You know, I know I'm more so looking at it from not so why are they that way? But what happened? And where can we have like some shared agreements and shared conversation and be courageous about it and curious, yeah, yeah. My last question is, as you do this work, what gives you hope? Yeah, the world is kind of there's a lot going on right now, so what gives you hope in the midst of everything that's going on of?

Speaker 2:

everything that's going on? Oh, good question. And we cannot live without hope. Yeah, truly, that is what keeps us going, that's what keeps our spirits alive, that's what gives us energy, that's the whole thing to aim for, is something that gives us hope. Viktor Frankl you probably know about him. He survived Auschwitz. He was a psychiatrist. He became a leader in psychiatry, really focusing on people who had OCD. Yes, he has written a lot about how important hope is. Yes, having meaning and purpose in your life. And, you know, trying to find it like, finding it in some way shape or form and I'm sure that so many people are like me in that's. What gets me up, is a hopefulness that today will be wonderful, like something about it will be wonderful. Yeah, I wish I could put it in clearer terms. It is an attitude.

Speaker 2:

It is an attitude and approach towards our own life. It is something that we've got out there, it's something that we've got in here and, like he said, that is the one thing that nobody can ever take from you.

Speaker 1:

That's right. Oh, I love that. I love that. You know that hope is what we have, and we all have it. It's an attitude. It's the attitude of gratitude that something wonderful will happen, Whatever that may look like, whatever that, it's a sunset, I don't know. It's a promotion. It could be so many different things, but we have hope and that is key, and so thank you so very much for reminding myself and our listeners of that. There's hope every day that we wake up and take a breath, so I definitely appreciate it. Well, Mary Ann, this has been a wonderful conversation.
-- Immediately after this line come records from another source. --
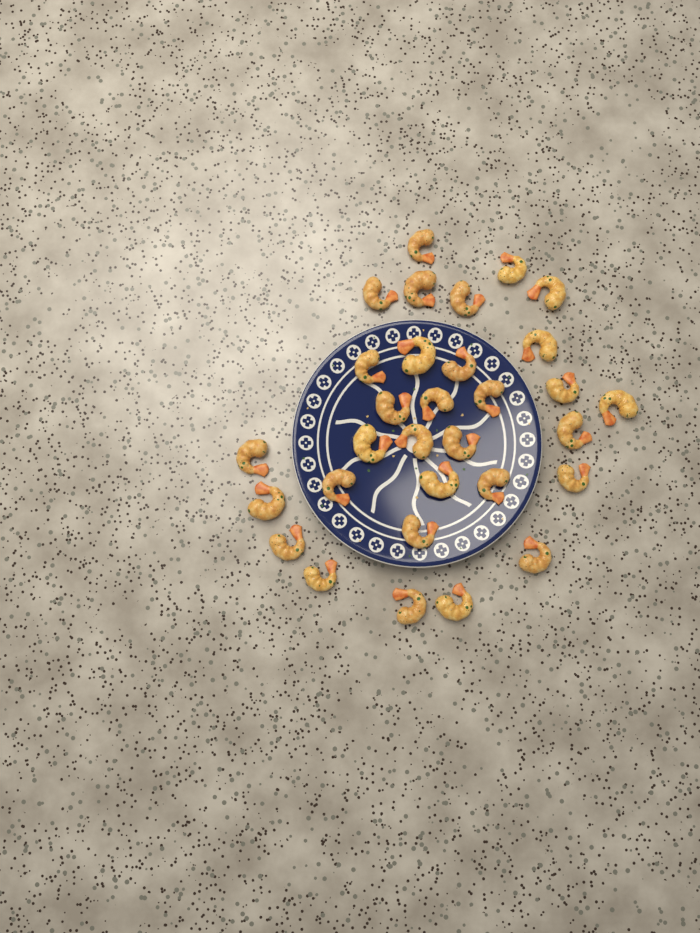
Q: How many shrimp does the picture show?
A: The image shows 31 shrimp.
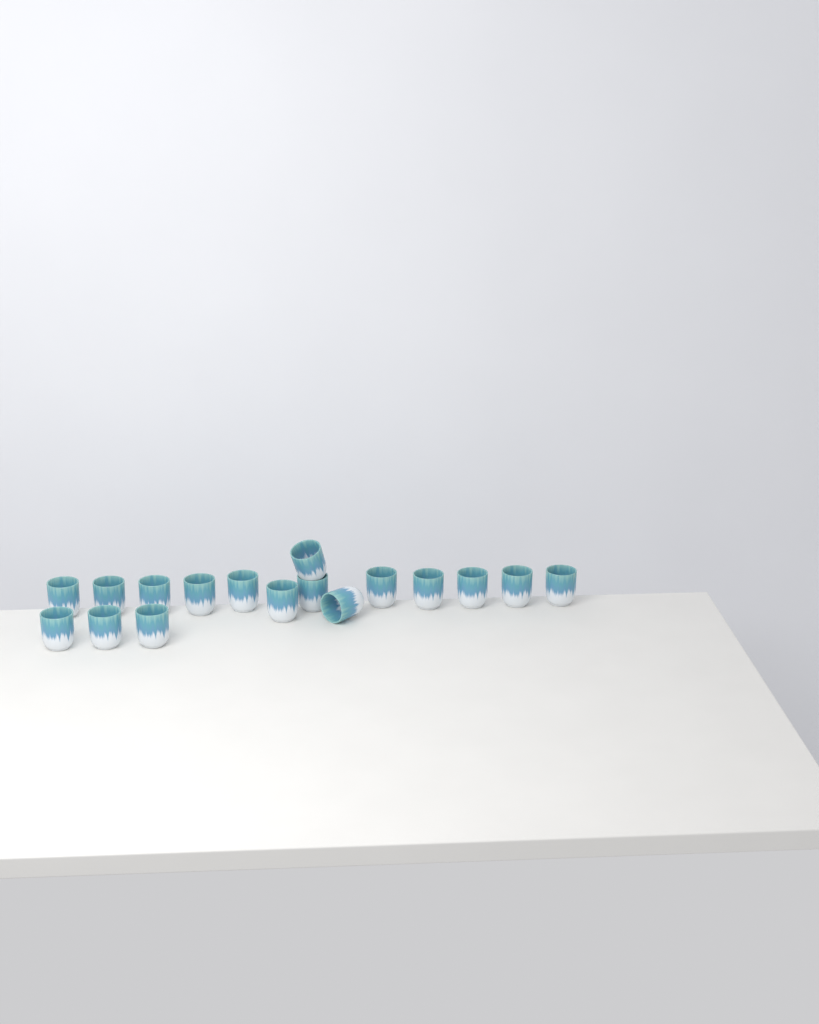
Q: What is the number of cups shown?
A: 17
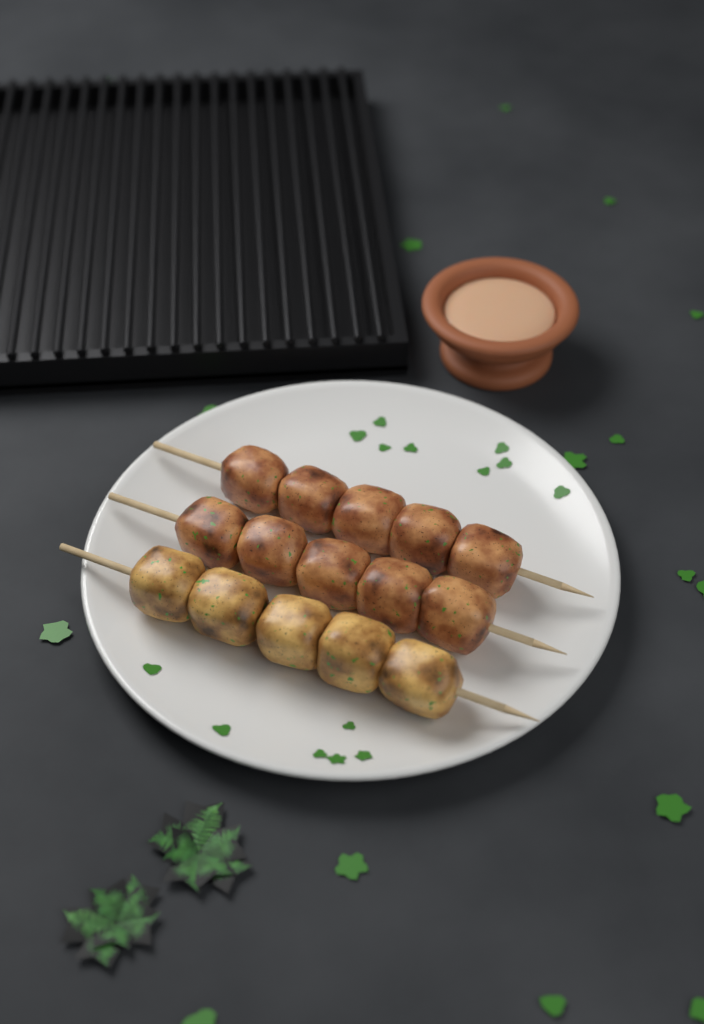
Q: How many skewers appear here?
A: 3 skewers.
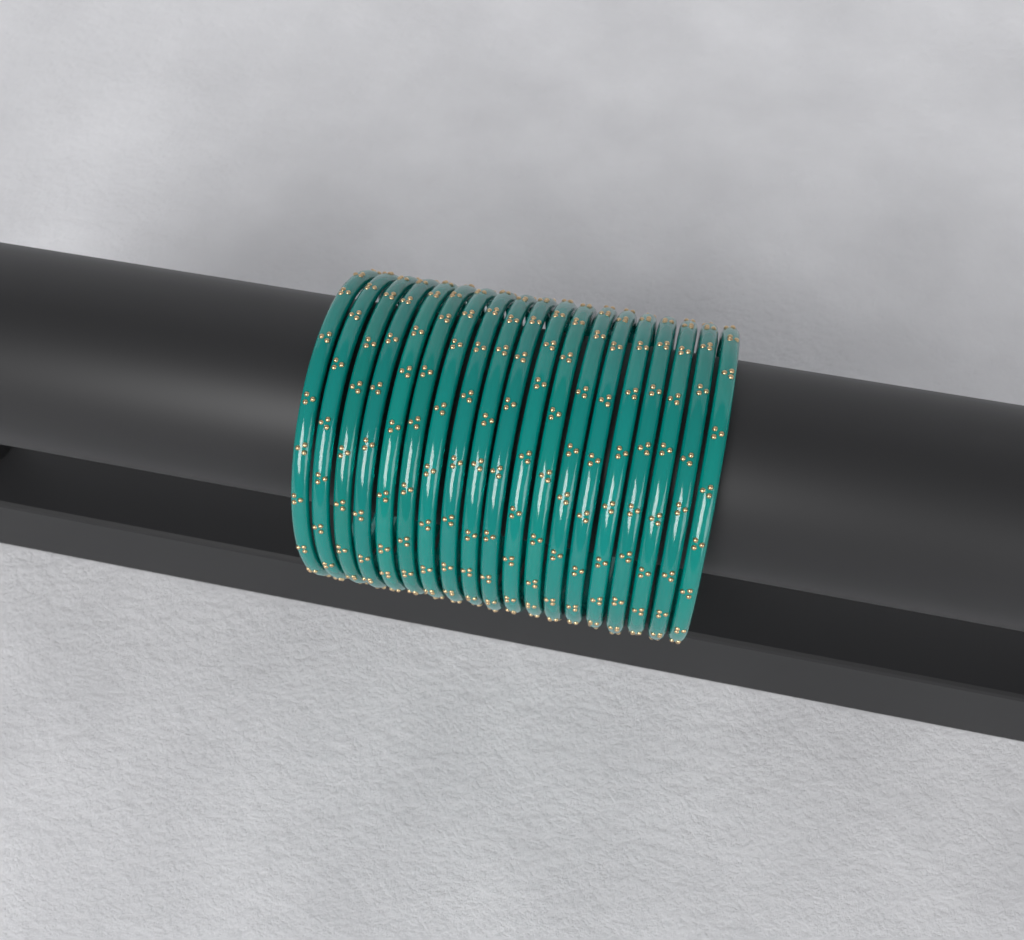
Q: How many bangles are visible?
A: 19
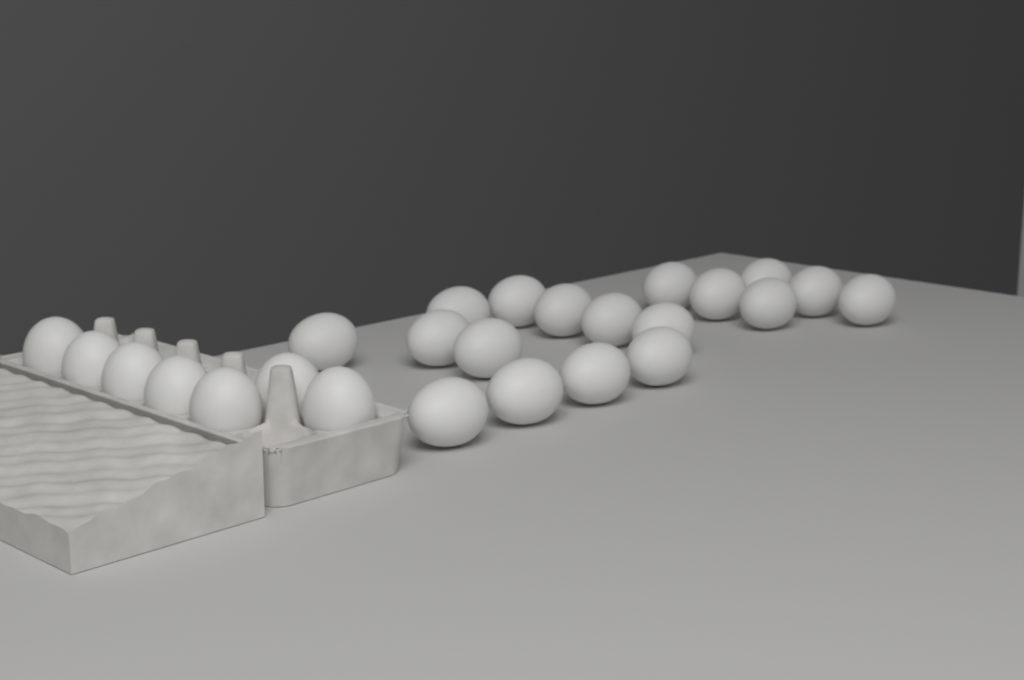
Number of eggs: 25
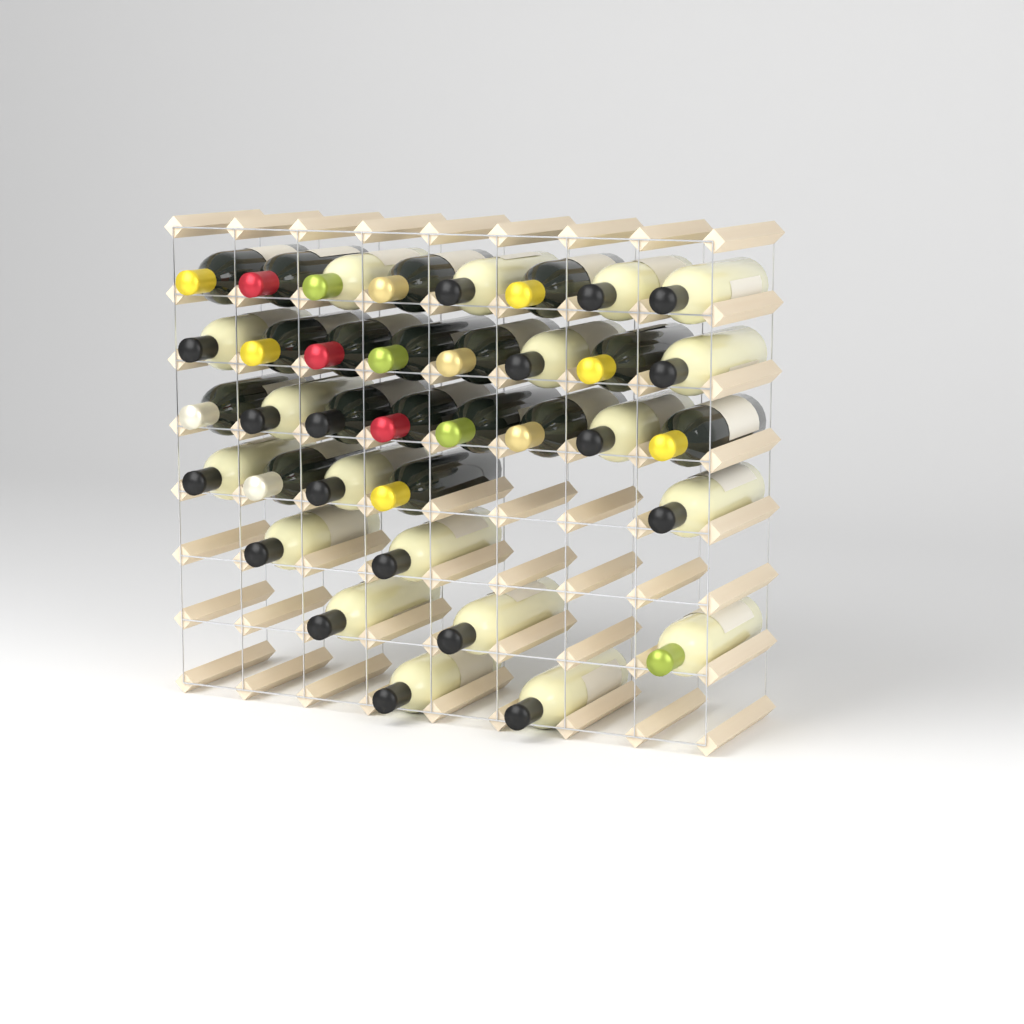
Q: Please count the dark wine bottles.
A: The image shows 17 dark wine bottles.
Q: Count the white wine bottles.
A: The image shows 19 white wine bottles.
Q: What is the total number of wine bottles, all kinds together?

I want to thank you for this time.

Speaker 1:

I also want to give you an opportunity to leave your website. I know that you have a blog and more information. You have coaching and therapy sessions that are offered and you have that information on your website, but I want to give you an opportunity to leave that information. I will also leave it in the narrative when I complete the podcast and I put it out. In a week or two I'll have that information, but I just want you to be able to. What is your web information for people to get in touch with you for that information?

Speaker 2:

My website is the joy of living. I know that that's a popular one, but I really. It's particular spirit, so it's the joy of livingco. Okay, and I have my blogs there. I have access to my video blogs as well, and the information is there on what I have to offer. Thank you.

Speaker 1:

The joy of living, yeah, just love it. It resonates with me completely, yeah, yes, and so I love that and, just like hope, no one could take that from you, and our intrinsic joy, no one could take that from us either. So I really, really appreciate that and I love it, and so, with that, I make sure I'll put that in the narrative. Marianne, it has been a pleasure and I want to thank you for this time today.

Speaker 2:

Oh, you're so welcome. It was so nice being with you for a while, Nicole. Thank you.